OK Husband wants to put a vertical shaft 8 HP B & S motor to replace a horizontal shaft. The motor is bad and he has a good vertical to replace it on an old troy tiller. Can he make a new oil drain hole? Any other ideas would be appreciated. Thanks


----------



## 30yearTech (Sep 14, 2006)

You can't run an engine that was designed to be operated in a vertical position, in a horizontal position. Oil distribution is not the same for the two engines. If you can mount the engine in the position it was designed for and connect whatever drive you have to the shaft then it can be done. I am not sure how you could anchor a vertical shaft engine to a tiller frame as there are no horizontal mounting bosses on the crankcase, they are on the oil sump.


----------



## smoore68 (May 19, 2008)

Thanks, Oil distribution was supposed to be added in my first question also. We are just having so much trouble with the original 8 HP Engine on it.
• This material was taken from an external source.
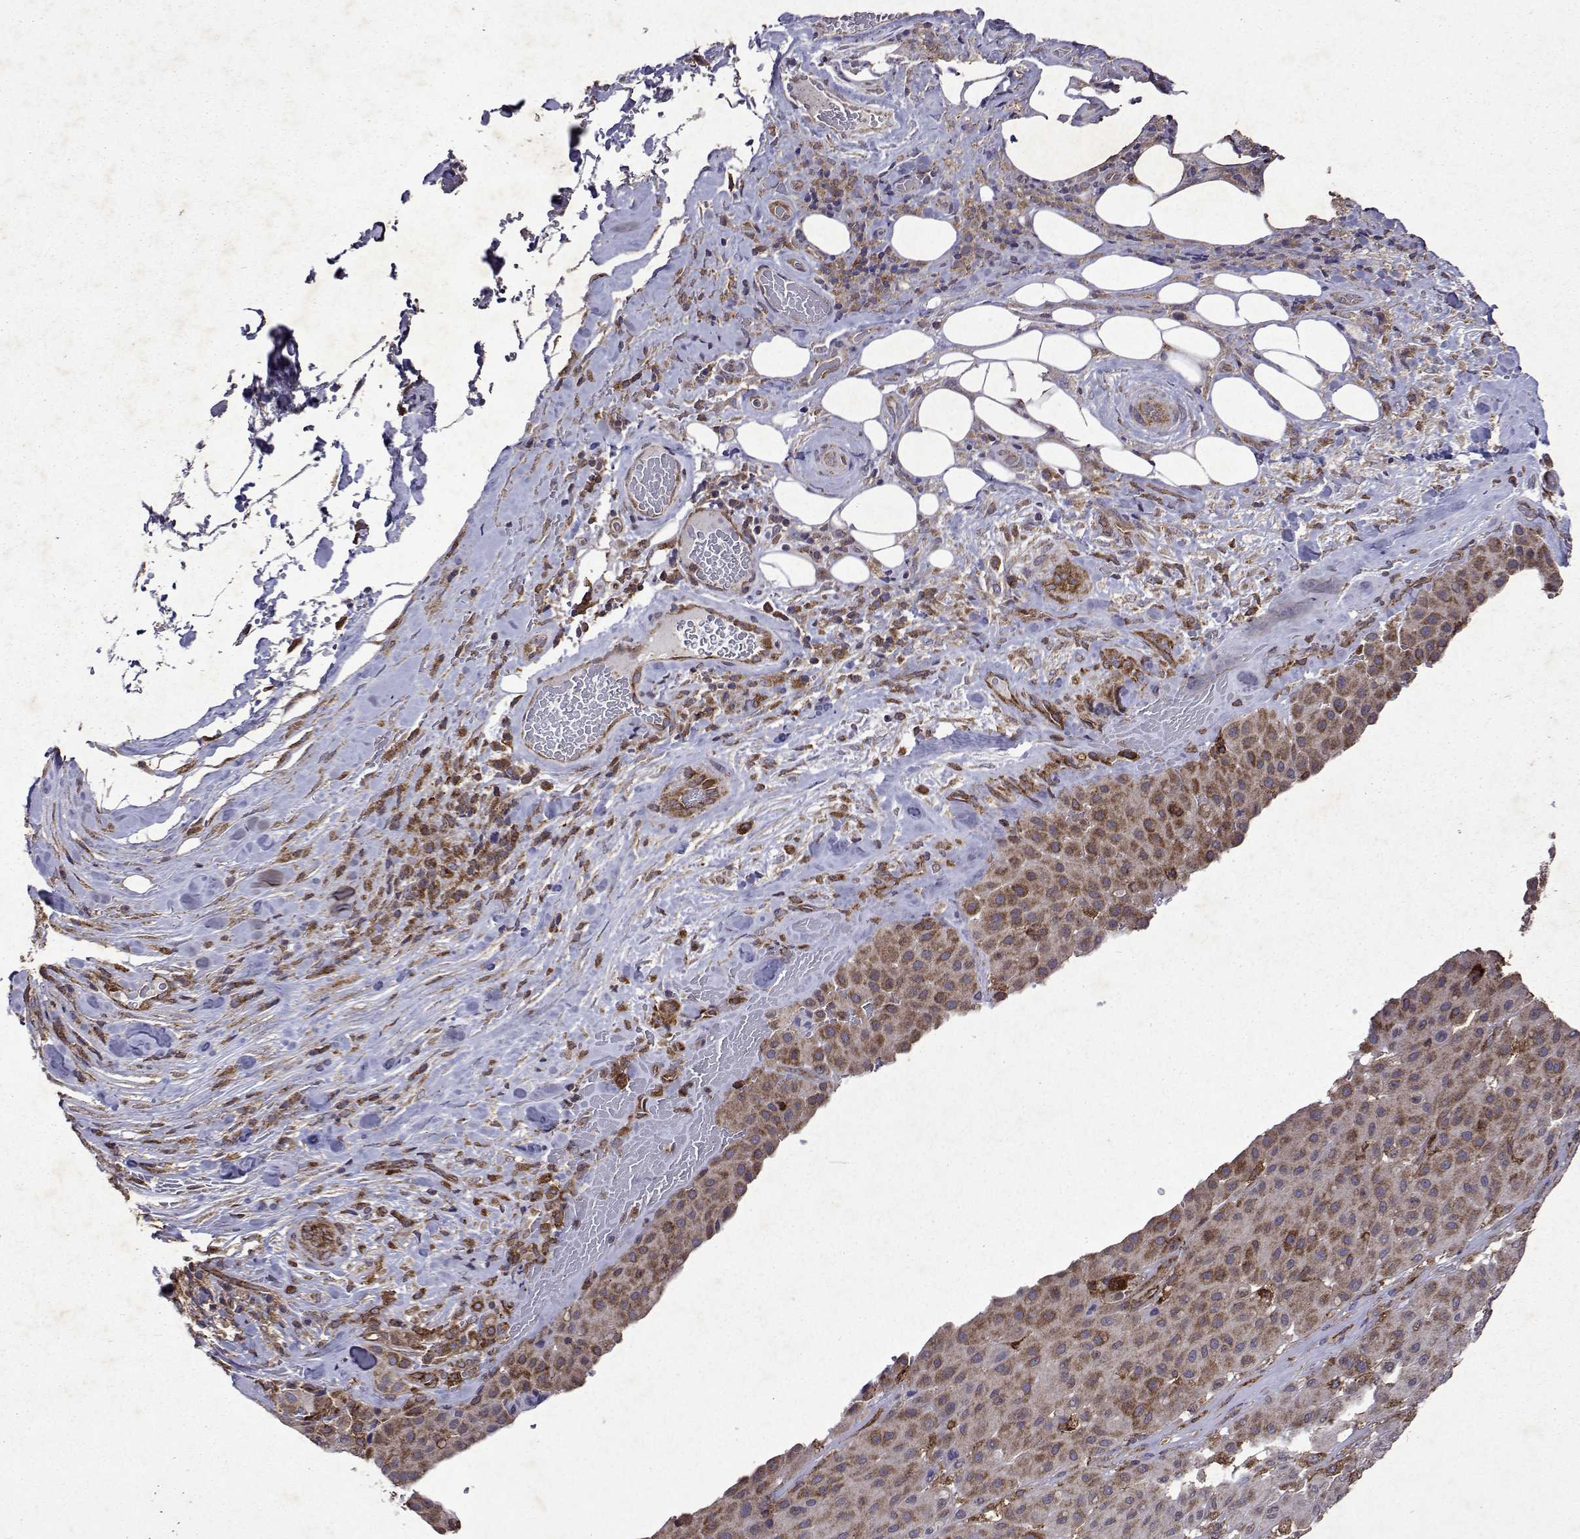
{"staining": {"intensity": "moderate", "quantity": "25%-75%", "location": "cytoplasmic/membranous"}, "tissue": "melanoma", "cell_type": "Tumor cells", "image_type": "cancer", "snomed": [{"axis": "morphology", "description": "Malignant melanoma, Metastatic site"}, {"axis": "topography", "description": "Smooth muscle"}], "caption": "This is a micrograph of immunohistochemistry (IHC) staining of malignant melanoma (metastatic site), which shows moderate expression in the cytoplasmic/membranous of tumor cells.", "gene": "TARBP2", "patient": {"sex": "male", "age": 41}}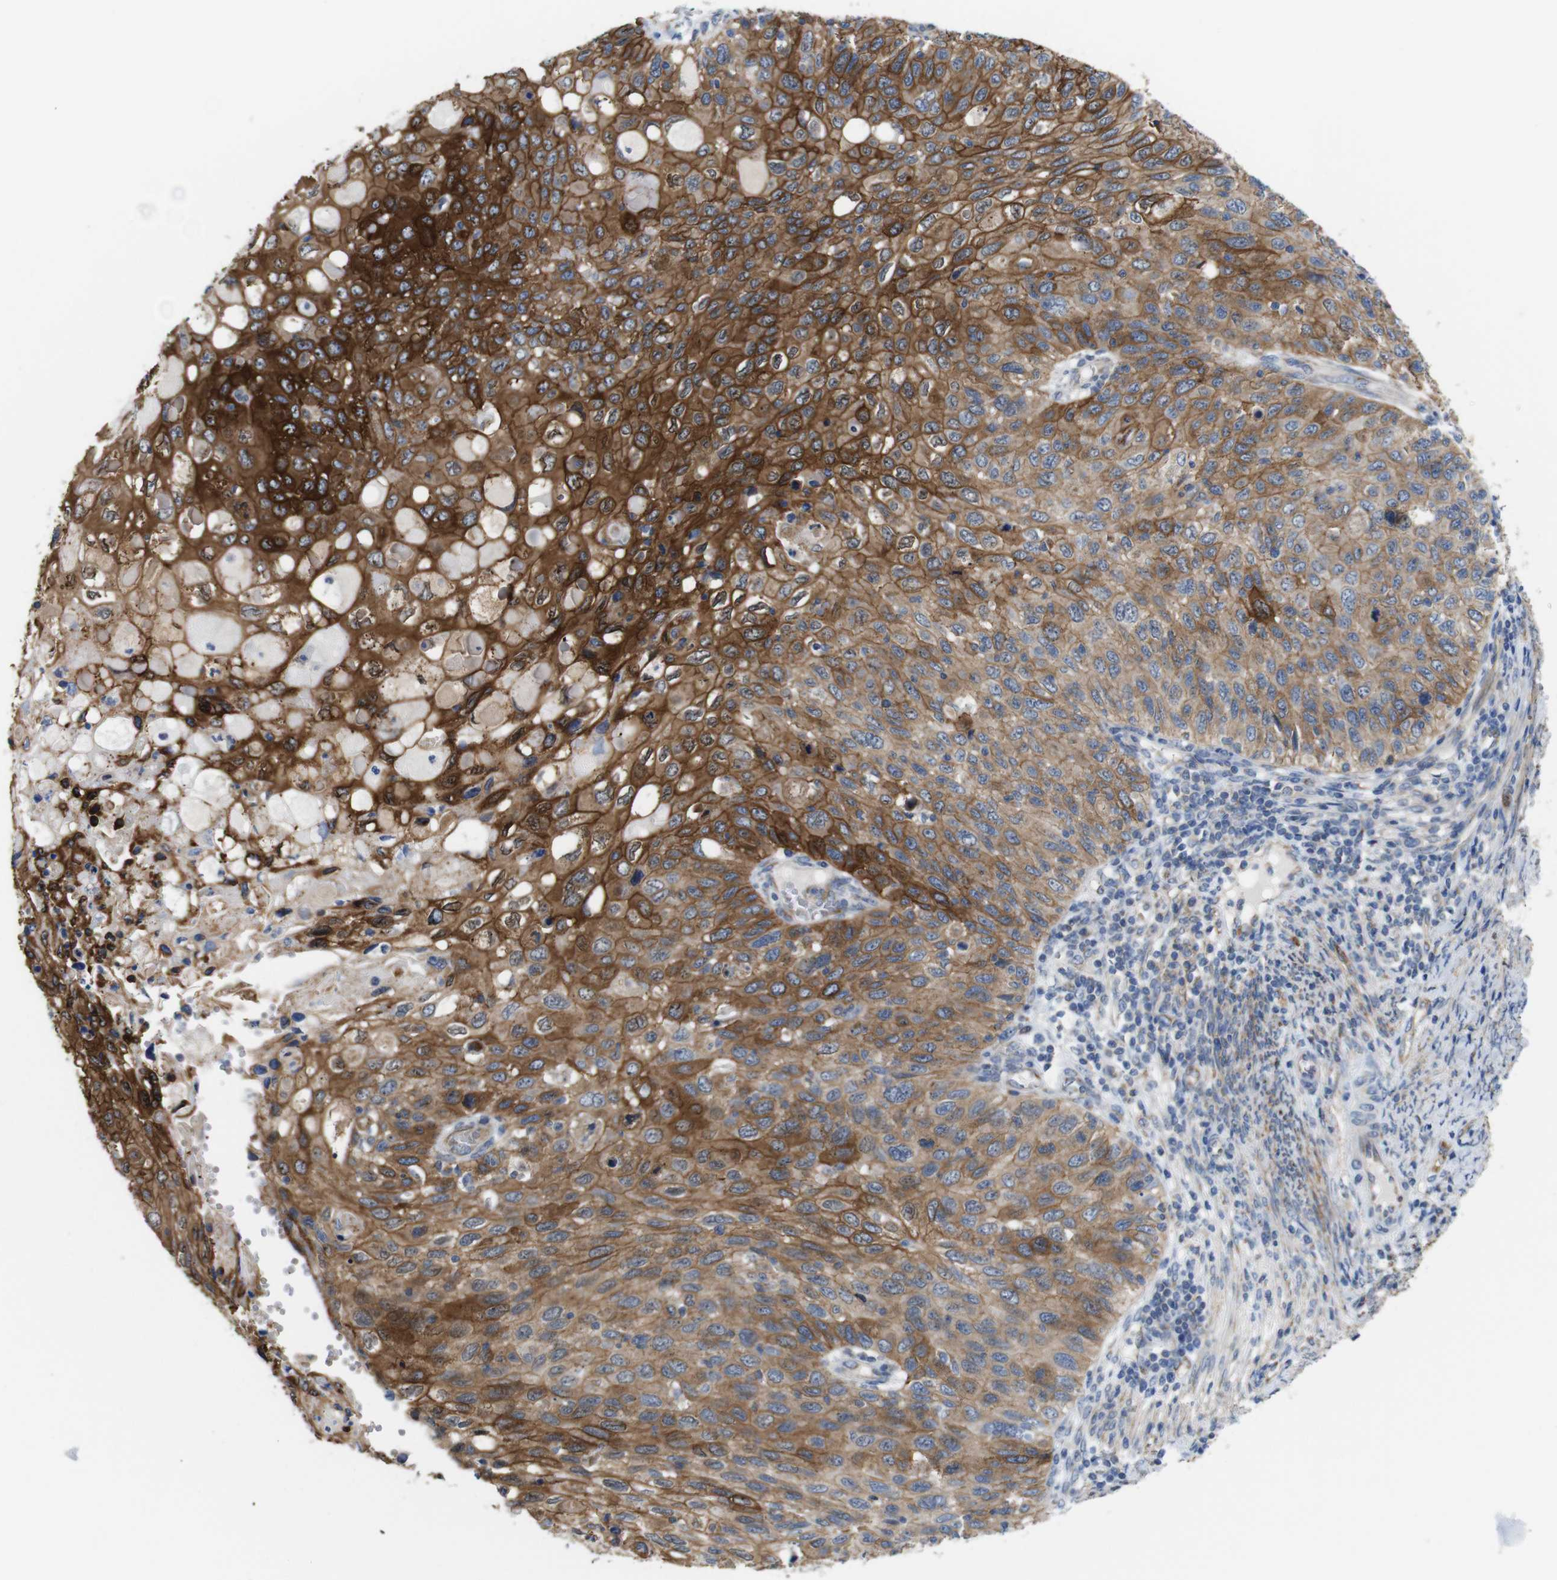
{"staining": {"intensity": "strong", "quantity": "25%-75%", "location": "cytoplasmic/membranous"}, "tissue": "cervical cancer", "cell_type": "Tumor cells", "image_type": "cancer", "snomed": [{"axis": "morphology", "description": "Squamous cell carcinoma, NOS"}, {"axis": "topography", "description": "Cervix"}], "caption": "Strong cytoplasmic/membranous protein positivity is appreciated in about 25%-75% of tumor cells in cervical cancer (squamous cell carcinoma).", "gene": "EFCAB14", "patient": {"sex": "female", "age": 70}}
He can get it started, but it quickley dies. Seems to be getting good fuel supply.


----------



## 30yearTech (Sep 14, 2006)

If it starts and dies, it could be a carburetor related issue. May have a restriction in the main jet or nozzle. Old gas can also cause this, so make sure the gas is fresh. It may need the carburetor taken down and cleaned.


----------



## smoore68 (May 19, 2008)

Thanks, but he changed the gas before starting and cleaned the carb. He is actually very mechanical but this has him stumped. He cleaned and adjusted the carb to no avail. Gardening season is on us and no tiller!


----------



## phillipmc (Jan 27, 2008)

Did he clean or replace the brass jets in the carb ? Does the engine have a fuel pump on it ? has he cleaned and replace the diaphrams in that ?


----------